■ Work instruction A:
In the MCTS passage, which scheme is action selection based on?
■ Work instruction B:
Write out the MCTS passage between "2.2. Sampling imperfect" and "with imperfect information.", inclusive, with "shogi" switched to "checkers".

■ Exercise passage:
------------------------------------------------------------------------
A key element of these successes is the combination of reinforcement learning with Monte-Carlo Tree Search (MCTS; Kocsis and Szepesvári, 2006). At each time step or move, MCTS simulates a number of move trajectories from the current game state s. Action selection is based on the Upper Confidence Bounds for Trees (Rosin, 2011) scheme to balance exploitation and exploration, using the current weights of fθ. The difference between MCTS and Minimax Search lies in the way these algorithms build their search trees. While Alpha-Beta Pruning, an optimized version of Minimax Search, uses exhaustive search with a limited depth, MCTS simulates sampling with a much higher depth or until a final state is reached, not using an exhaustive search, which gives a better approximation of the outcome, i.e., the reward for our agents. Looking at recent results in the Top Chess Engine Championships, which can be seen as the World Computer Chess Championships, LCZero, an open source engine similar to AlphaZero, has been able to reach or win the finals very reliably in recent years.

2.2. Sampling imperfect information sets for MCTS

MCTS, as mentioned previously, is a technique which has been quite successfully applied on many games with a focus on two-player zero-sum perfect information games, leading to considerable advances in this field as demonstrated on games like Go, shogi, or chess. In recent years, some adaptations were developed to use the benefits of MCTS on games and problems with imperfect information.
------------------------------------------------------------------------
Saved data entries:
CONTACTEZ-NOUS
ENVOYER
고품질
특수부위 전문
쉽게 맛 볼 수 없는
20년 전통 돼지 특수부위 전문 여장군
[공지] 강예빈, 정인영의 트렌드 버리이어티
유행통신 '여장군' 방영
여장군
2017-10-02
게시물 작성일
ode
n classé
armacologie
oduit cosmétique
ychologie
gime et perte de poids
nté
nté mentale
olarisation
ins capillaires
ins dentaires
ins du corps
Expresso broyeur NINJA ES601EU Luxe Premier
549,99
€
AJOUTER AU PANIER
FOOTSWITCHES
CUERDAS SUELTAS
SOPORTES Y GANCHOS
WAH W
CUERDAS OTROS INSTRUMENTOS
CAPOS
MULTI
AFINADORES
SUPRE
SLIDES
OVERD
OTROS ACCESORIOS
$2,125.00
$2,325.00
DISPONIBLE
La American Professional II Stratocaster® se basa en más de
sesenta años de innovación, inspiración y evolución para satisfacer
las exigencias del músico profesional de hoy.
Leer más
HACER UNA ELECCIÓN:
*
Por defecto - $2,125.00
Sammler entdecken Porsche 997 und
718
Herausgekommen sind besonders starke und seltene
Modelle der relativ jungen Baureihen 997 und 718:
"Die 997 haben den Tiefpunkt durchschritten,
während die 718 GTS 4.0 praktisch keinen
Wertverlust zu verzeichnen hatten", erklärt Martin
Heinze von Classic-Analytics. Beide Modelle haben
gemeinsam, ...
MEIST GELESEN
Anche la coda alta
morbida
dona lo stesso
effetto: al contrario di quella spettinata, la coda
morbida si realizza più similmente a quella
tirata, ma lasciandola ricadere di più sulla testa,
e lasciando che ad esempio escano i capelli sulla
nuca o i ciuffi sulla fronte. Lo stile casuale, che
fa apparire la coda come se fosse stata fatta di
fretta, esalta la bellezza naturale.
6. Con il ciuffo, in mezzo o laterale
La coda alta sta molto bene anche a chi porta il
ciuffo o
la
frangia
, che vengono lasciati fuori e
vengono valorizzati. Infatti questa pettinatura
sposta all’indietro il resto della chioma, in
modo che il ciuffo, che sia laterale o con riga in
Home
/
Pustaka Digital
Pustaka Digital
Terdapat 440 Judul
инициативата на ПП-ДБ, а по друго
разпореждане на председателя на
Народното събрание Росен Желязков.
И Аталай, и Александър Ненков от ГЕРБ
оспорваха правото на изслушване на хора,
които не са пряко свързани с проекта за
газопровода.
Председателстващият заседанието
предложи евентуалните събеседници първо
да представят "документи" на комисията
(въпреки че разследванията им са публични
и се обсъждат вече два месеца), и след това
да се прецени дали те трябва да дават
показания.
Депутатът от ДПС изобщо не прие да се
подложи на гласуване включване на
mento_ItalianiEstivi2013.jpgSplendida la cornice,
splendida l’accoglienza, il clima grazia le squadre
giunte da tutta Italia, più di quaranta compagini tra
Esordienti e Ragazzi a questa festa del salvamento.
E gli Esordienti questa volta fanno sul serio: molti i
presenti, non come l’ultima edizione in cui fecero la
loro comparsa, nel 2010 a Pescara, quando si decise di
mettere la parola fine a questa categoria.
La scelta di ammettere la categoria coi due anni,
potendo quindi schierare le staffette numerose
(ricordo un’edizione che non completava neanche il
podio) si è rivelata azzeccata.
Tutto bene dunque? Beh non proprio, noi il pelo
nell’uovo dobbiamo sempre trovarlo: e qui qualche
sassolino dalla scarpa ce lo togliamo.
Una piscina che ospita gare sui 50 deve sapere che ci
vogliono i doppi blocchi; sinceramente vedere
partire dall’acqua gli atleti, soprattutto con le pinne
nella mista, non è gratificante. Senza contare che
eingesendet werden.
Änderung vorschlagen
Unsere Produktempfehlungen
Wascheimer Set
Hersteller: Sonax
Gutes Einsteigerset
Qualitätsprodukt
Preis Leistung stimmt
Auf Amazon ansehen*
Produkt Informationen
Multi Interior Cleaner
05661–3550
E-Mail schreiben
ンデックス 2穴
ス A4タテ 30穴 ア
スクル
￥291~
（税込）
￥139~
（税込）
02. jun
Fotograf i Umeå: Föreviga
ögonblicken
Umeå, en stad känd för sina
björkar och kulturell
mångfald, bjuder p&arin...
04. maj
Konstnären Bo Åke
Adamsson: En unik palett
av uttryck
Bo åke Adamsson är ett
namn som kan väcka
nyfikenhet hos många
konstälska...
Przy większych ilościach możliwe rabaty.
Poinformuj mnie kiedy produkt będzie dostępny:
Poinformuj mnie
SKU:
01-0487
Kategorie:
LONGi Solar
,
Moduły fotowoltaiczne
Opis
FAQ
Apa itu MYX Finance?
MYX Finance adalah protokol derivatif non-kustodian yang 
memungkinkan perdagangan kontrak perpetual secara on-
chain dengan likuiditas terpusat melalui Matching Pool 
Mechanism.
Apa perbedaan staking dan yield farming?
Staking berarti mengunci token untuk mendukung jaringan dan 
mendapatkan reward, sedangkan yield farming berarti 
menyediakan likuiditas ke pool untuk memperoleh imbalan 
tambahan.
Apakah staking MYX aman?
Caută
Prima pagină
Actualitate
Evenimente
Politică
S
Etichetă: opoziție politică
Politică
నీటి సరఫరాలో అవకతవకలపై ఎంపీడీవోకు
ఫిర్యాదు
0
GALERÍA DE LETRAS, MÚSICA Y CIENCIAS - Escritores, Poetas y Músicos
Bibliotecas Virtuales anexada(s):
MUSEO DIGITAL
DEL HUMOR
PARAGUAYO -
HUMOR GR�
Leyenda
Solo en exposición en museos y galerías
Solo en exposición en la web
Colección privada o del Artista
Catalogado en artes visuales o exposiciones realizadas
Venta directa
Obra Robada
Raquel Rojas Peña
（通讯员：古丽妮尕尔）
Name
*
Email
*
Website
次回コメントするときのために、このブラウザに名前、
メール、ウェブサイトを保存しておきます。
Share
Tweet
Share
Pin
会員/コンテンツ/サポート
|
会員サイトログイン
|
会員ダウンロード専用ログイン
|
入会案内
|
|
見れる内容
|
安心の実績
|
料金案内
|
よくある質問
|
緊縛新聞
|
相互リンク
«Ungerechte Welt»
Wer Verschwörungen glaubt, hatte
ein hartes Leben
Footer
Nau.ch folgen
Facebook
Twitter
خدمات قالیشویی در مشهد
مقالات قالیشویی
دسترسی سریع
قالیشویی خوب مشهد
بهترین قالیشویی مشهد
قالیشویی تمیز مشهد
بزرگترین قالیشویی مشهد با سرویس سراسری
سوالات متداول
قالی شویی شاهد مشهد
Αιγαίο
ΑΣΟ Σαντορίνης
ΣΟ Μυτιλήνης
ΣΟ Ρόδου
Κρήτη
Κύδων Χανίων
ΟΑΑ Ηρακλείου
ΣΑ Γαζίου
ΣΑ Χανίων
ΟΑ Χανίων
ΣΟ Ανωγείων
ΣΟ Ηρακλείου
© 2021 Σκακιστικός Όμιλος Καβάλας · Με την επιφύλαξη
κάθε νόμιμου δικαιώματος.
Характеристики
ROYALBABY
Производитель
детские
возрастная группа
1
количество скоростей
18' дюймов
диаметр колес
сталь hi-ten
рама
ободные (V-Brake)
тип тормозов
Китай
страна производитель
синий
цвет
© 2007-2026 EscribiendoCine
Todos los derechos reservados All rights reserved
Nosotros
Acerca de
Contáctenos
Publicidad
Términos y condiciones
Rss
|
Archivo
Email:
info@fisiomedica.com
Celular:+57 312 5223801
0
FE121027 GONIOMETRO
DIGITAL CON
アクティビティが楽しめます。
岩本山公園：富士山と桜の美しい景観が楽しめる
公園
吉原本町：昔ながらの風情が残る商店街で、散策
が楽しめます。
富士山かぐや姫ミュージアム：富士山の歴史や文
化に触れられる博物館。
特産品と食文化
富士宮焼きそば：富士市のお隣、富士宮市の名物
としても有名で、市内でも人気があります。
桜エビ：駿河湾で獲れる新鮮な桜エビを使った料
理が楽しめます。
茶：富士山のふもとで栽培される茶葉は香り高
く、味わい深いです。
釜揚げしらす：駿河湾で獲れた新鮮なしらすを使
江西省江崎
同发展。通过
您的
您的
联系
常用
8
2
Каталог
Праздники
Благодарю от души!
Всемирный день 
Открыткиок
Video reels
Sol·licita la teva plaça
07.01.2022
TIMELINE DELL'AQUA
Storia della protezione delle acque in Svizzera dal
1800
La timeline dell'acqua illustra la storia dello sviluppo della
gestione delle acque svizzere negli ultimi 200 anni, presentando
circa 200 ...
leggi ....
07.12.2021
------------------------------------------------------------------------
■ Answer space A:
The Upper Confidence Bounds for Trees scheme.

■ Answer space B:
2.2. Sampling imperfect information sets for MCTS

MCTS, as mentioned previously, is a technique which has been quite successfully applied on many games with a focus on two-player zero-sum perfect information games, leading to considerable advances in this field as demonstrated on games like Go, checkers, or chess. In recent years, some adaptations were developed to use the benefits of MCTS on games and problems with imperfect information.